We take this sub-table of a pre-run result from a gene set that were downregulated upon OCT4 (POU5F1) knocked down in a human embryonic stem cell as an example to illustrate. Another pre-run result from a ChIP-seq profile upon AR being enhanced in a human prostatic carcinoma cell line LNCaP is also provided as a reference for ChIP-seq data input.
TR (Column 1): Transcriptional regulator name. When clicking a TR name, the analysis plots for this TR will be shown in a pop-up window.
Wilcoxon test statistic & P-value (Columns 2 & 3): These two values indicate the level of association of each TR under the background of all other TRs. For each TR, we use Wilcoxon rank-sum test to compare the association scores from all ChIP-seq datasets for that regulator with the association scores from all ChIP-seq datasets for other TRs.
Z-score (Column 4): This value is to assess the specificity of each TR compared with a background model. We build up background models using the Wilcoxon test statistics obtained from all annotated gene sets from the Molecular Signatures Database (MSigDB) for the Genelist mode or all H3K27ac ChIP-seq datasets from the data compendium for ChIP-seq data mode, respectively.
Max AUC (Column 5): The maximum association score among multiple ChIP-seq datasets of that TR.
Relative Rank (Column 6): The average rank of Wilcoxon test statistic, Z-score and maxAUC for each TR, divided by the total number of TRs.
Irwin-Hall P-value (Column 7): This P-value indicates the integrative rank significance, using the Irwin-Hall distribution as the null distribution for unrelated ranks. One can use 0.01 as a threshold for significant TR identification.
Output 2: Data files and figure images
Besides the transcriptional regulator table, other output data files are also available for download, including the predicted genomic regulatory (cis-regulatory element) profile and analysis plots for each regulator. The image files are in high resolution with publication quality.
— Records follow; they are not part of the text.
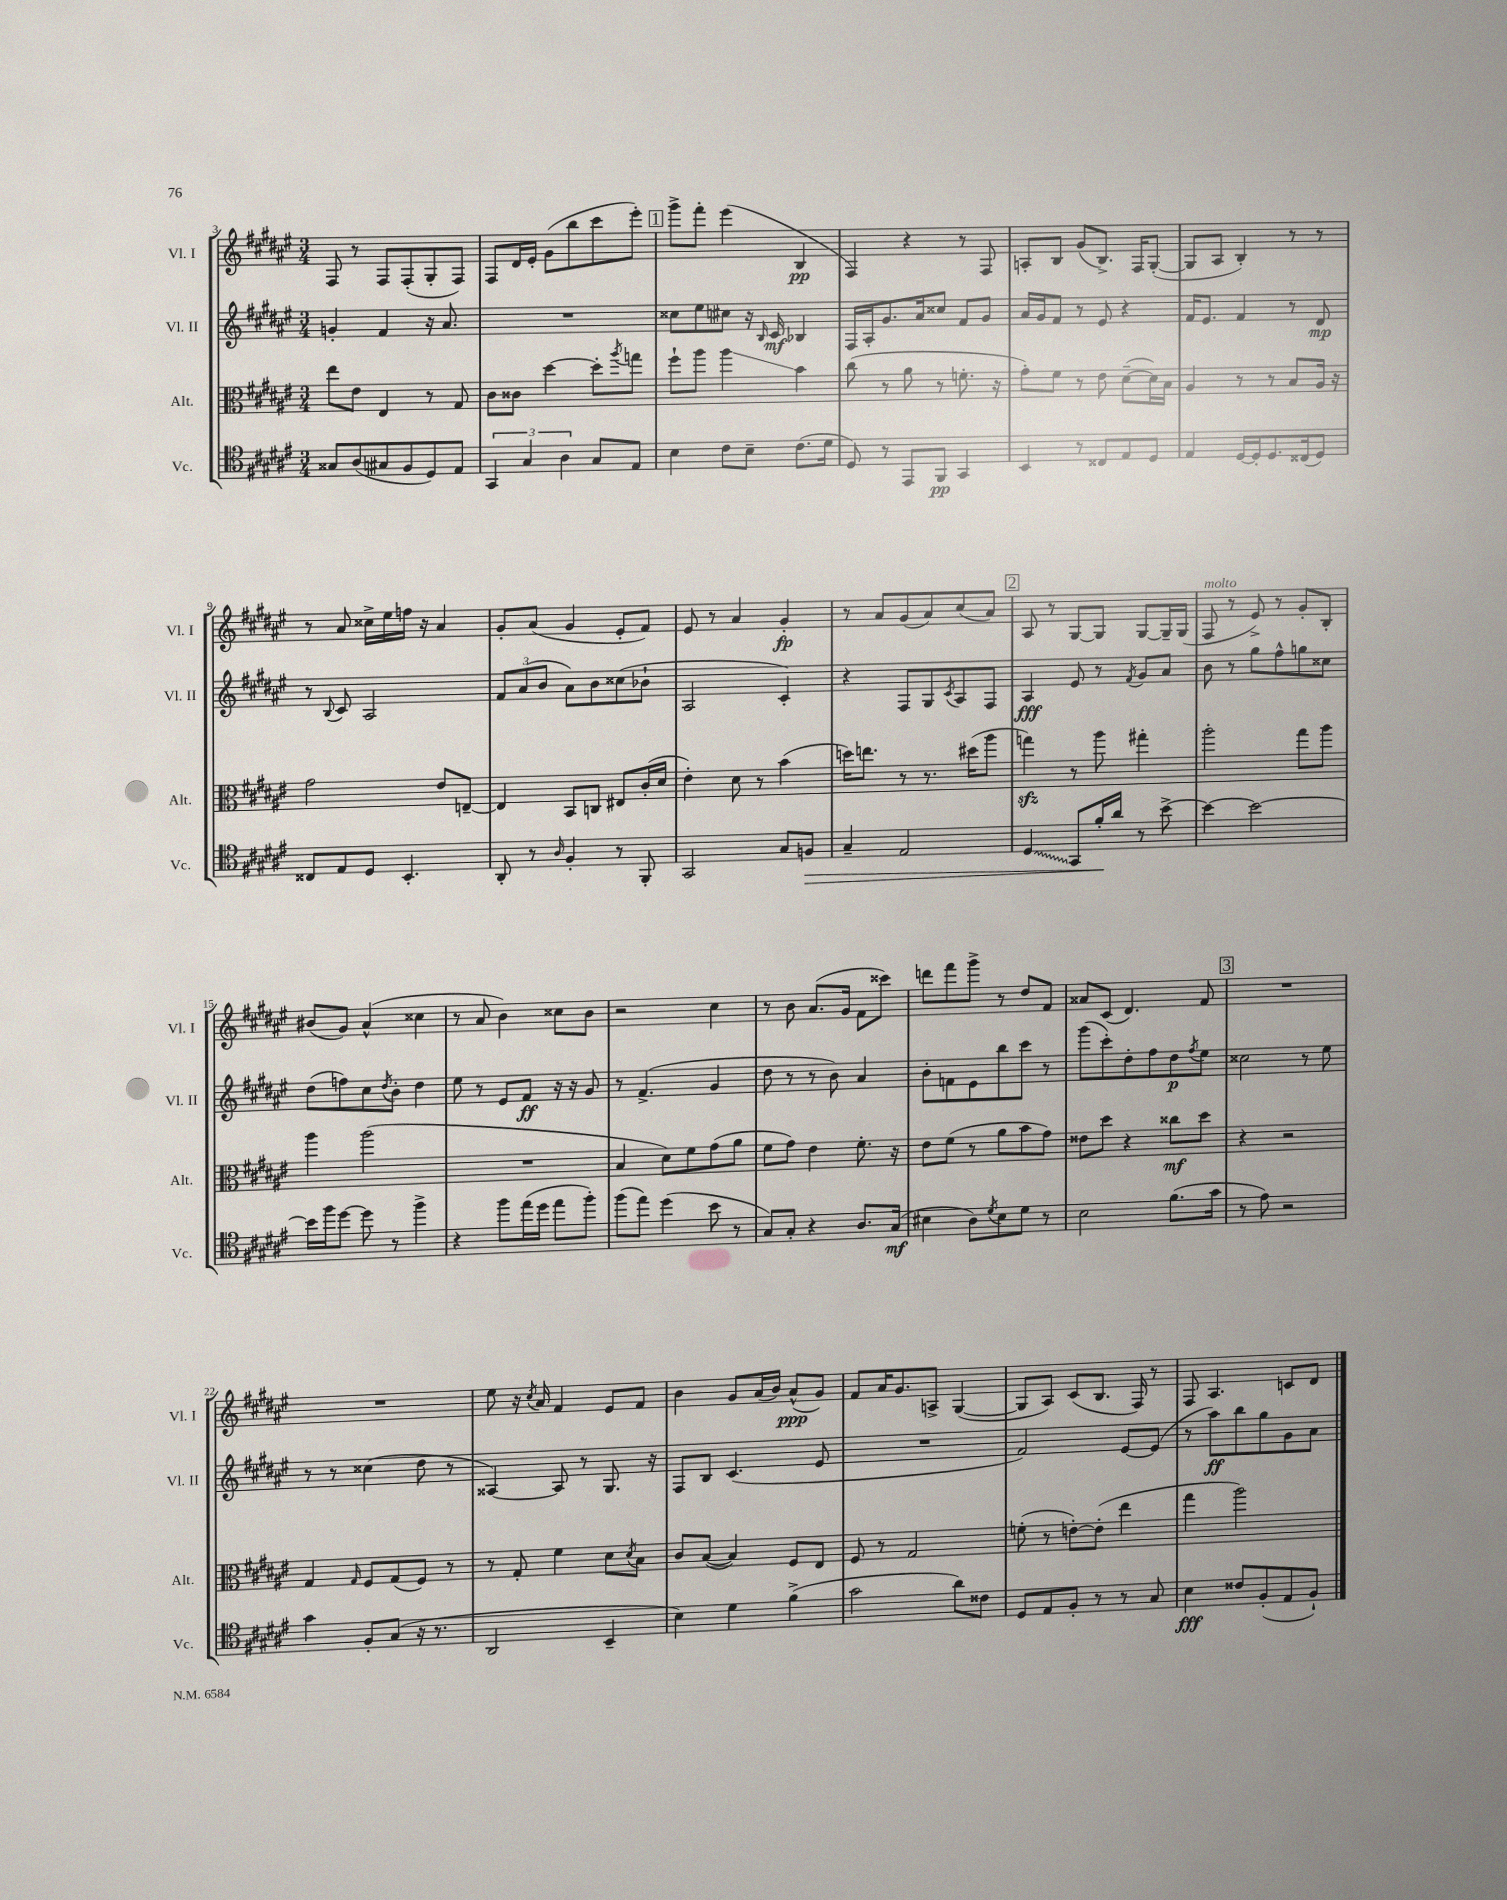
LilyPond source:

<<
\new StaffGroup <<
\new Staff = "s0" \with { instrumentName = "Vl. I" shortInstrumentName = "Vl. I" } {
    \clef treble \key fis \major \numericTimeSignature \time 3/4
    fis8 r8 fis8 fis8-.( gis8-. fis8) |
    fis8 dis'16 eis'16-. gis'8( b''8 cis'''8 eis'''8-.) |
    \mark \markup { \box "1" } gis'''8-> fis'''8-. eis'''4( b4\pp |
    fis4) r4 r8 fis8 |
    a8-. b8 gis'8( b8.->) fis16 gis8~-.( |
    gis8 ais8 b4-.) r8 r8 |
    r8 ais'8 cisis''16-> eis''16 f''16 r16 ais'4 |
    gis'8-. ais'8( gis'4 eis'8-. fis'8) |
    eis'8 r8 ais'4 gis'4-.\fp |
    r8 ais'8 gis'8( ais'8) cis''8( ais'8) |
    \mark \markup { \box "2" } ais8 r8 gis8~ gis8 gis8~ gis16-- gis16( |
    fis8^\markup { \italic "molto" } r8 eis'8->) r8 gis'8-. b8-. |
    bis'8( gis'8) ais'4-^( cisis''4 |
    r8 ais'8 b'4) cisis''8 b'8 |
    r2 cis''4 |
    r8 b'8 ais'8.( gis'16 fis'8 cisis'''8) |
    d'''8 fis'''8 gis'''8-> r8 dis''8 fis'8 |
    aisis'8 cis'8( dis'4.) fis'8 |
    \mark \markup { \box "3" } R2. |
    R2. |
    eis''8 r16 \acciaccatura { cis''8 } ais'16 fis'4 eis'8 fis'8 |
    b'4 gis'8 ais'16( b'16) ais'8-^\ppp( gis'8) |
    fis'8 ais'16 gis'8. a8-> gis4~( |
    gis8 ais8) cis'8( b8. fis16) r8 |
    fis8 ais4. c'8 dis'8 \bar "|." |
}
\new Staff = "s1" \with { instrumentName = "Vl. II" shortInstrumentName = "Vl. II" } {
    \clef treble \key fis \major \numericTimeSignature \time 3/4
    g'4-. fis'4 r16 ais'8. |
    R2. |
    \mark \markup { \box "1" } cisis''8 eis''8 cis''8 r16 \grace { b16 } cis'16\mf bes4 |
    fis16 ais16-. gis'8. ais'16 cisis''8 fis'8 gis'8 |
    ais'16 gis'16 fis'8 r8 eis'8 r4 |
    fis'16 eis'8. fis'4 r8 dis'8\mp |
    r8 \appoggiatura { b8 } cis'8 ais2 |
    \tuplet 3/2 { fis'8 ais'8( b'8 } ais'8) b'8 cisis''8( bes'8-! |
    ais2 cis'4-.) |
    r4 fis8 gis8 \acciaccatura { cis'8 } ais8 fis8 |
    \mark \markup { \box "2" } ais4\fff eis'8 r8 \acciaccatura { fis'8 } gis'8 ais'8 |
    b'8 r8 gis''8 fis''8-^ g''8 cisis''8 |
    dis''8( f''8) cis''8 \acciaccatura { dis''8 } b'8-. dis''4 |
    eis''8 r8 eis'8 fis'8\ff r16 r16 gis'8 |
    r8 fis'4.->( gis'4 |
    dis''8 r8 r8 b'8) ais'4 |
    b'8-. f'8 eis'8 b''8 cis'''8 r8 |
    gis'''8( cis'''8-.) dis''8-. fis''8 dis''8\p \acciaccatura { fis''8 } eis''8 |
    \mark \markup { \box "3" } cisis''2 r8 eis''8 |
    r8 r8 cisis''4( dis''8 r8 |
    aisis4~) aisis8 r8 gis8. r16 |
    fis8 b8 cis'4.( eis'8 |
    R2. |
    fis'2) eis'8~ eis'8( |
    r8 ais''8\ff) b''8 gis''8 gis'8 ais'8 \bar "|." |
}
\new Staff = "s2" \with { instrumentName = "Alt." shortInstrumentName = "Alt." } {
    \clef alto \key fis \major \numericTimeSignature \time 3/4
    eis''8 eis'8 eis4 r8 gis8 |
    cis'8 cisis'8 dis''4~ dis''8-. \acciaccatura { ais''8 } g''8 |
    \mark \markup { \box "1" } fis''8-! ais''8 ais''4\glissando b'4 |
    cis''8( r8 ais'8 r8 f'8.-. r16 |
    gis'8-.) fis'8 r8 eis'8 dis'8~--( dis'16) b16 |
    ais4 r8 r8 b8 ais16 r16 |
    gis'2 eis'8 e8~-- |
    e4 b,8 c8 eis8 cis'16-.( dis'16 |
    eis'4-.) dis'8 r8 b'4( |
    d''16) e''8. r8 r8. dis''16( ais''8 |
    \mark \markup { \box "2" } g''4\sfz) r8 ais''8 gis''4-. |
    ais''2-. gis''8 ais''8 |
    ais''4 ais''2( |
    R2. |
    b4 dis'8) fis'8 gis'8( ais'8 |
    fis'8 gis'8) eis'4 fis'8.-. r16 |
    eis'8 fis'8( r8 ais'8 b'8 gis'8) |
    eisis'8 dis''8 r4 cisis''8\mf dis''8 |
    \mark \markup { \box "3" } r4 r2 |
    gis4 \grace { gis16 } fis8 gis8( fis8) r8 |
    r8 gis8-. fis'4 dis'8 \acciaccatura { dis'8 } b8 |
    cis'8 b8~( b4) fis8 eis8 |
    fis8 r8 gis2 |
    f'8-.( r8 e'8~-.) e'8-.( eis''4 |
    gis''4 ais''2) \bar "|." |
}
\new Staff = "s3" \with { instrumentName = "Vc." shortInstrumentName = "Vc." } {
    \clef tenor \key fis \major \numericTimeSignature \time 3/4
    gisis8 ais8( gis8 fis8 dis8) eis8 |
    \tuplet 3/2 { gis,4 gis4 ais4 } gis8 eis8 |
    \mark \markup { \box "1" } b4 cis'8 b8-- cis'8.( dis'16 |
    dis8) r8 eis,8 fis,8\pp gis,4 |
    b,4 r8 cisis8 eis8 dis8 |
    eis4 dis16~ dis16-. dis8. cisis16( dis8) |
    cisis8 eis8 dis8 b,4.-. |
    ais,8-. r8 \grace { ais16 } fis4-. r8 fis,8-. |
    gis,2 gis8 f8\> |
    gis4-- eis2 |
    \mark \markup { \box "2" } \once \override Glissando.style = #'zigzag dis4\glissando gis,8 fis'16-.\! ais'16 r8 b'8~-> |
    b'4~ b'2~ |
    b'16 fis''16 dis''8~ dis''8 r8 fis''4-> |
    r4 fis''8 eis''16( dis''16 eis''8 fis''8-.) |
    fis''8( eis''8) dis''4( b'8 r8 |
    gis8) gis8-. r4 ais8. gis16\mf( |
    bis4 ais8) \acciaccatura { dis'8 } bis8 dis'8 r8 |
    b2 fis'8.( gis'16 |
    \mark \markup { \box "3" } r8 eis'8) r2 |
    gis'4 fis8-. gis8( r16 r8. |
    ais,2 b,4-- |
    b4) dis'4 fis'4->( |
    gis'2 ais'8) cisis'8 |
    dis8 eis8 fis8-. r8 r8 gis8 |
    b4\fff cisis'8 fis8-.( eis8 fis8-!) \bar "|." |
}
>>
>>
\layout { \context { \Score currentBarNumber = #3 } }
*_adaptive_lasso_Info.txt provides regression information tells which representative H3K27ac samples are selected along with coefficients through adaptive lasso regression and sample annotations including cell line, cell type or tissue type. This is the output only generated in geneset mode.
*_CRE_prediction_lasso.txt is the predicted cis-regulatory profile of the input gene set and is a ranked list of all CREs (UDHS) in the genome. The higher the score, the more likely the regulatory element regulates the input gene set. This is the output only generated in geneset mode.
*_auc.txt provides the association score of each of the TR ChIP-seq dataset with the genome cis-regulatory profile.